Segment Start: EXCERPTED RECORDS
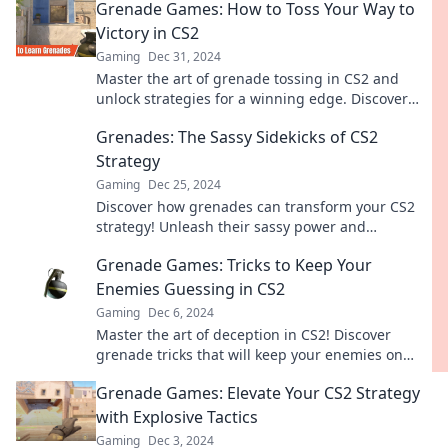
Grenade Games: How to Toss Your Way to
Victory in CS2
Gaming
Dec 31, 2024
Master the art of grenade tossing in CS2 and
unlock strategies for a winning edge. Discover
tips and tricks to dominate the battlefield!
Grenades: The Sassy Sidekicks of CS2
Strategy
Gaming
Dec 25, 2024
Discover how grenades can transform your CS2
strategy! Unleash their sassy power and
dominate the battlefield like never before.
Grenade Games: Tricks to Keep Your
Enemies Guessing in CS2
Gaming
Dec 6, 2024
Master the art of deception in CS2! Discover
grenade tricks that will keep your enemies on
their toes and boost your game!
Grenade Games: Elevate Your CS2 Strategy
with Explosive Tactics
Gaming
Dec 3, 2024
Segment End: EXCERPTED RECORDS
## WHAT IS NEEDED
State only how many lines in the rows above contain the string "dominate", counting a line only when the letter case matches.

## RESPONSE TO THE TASK
2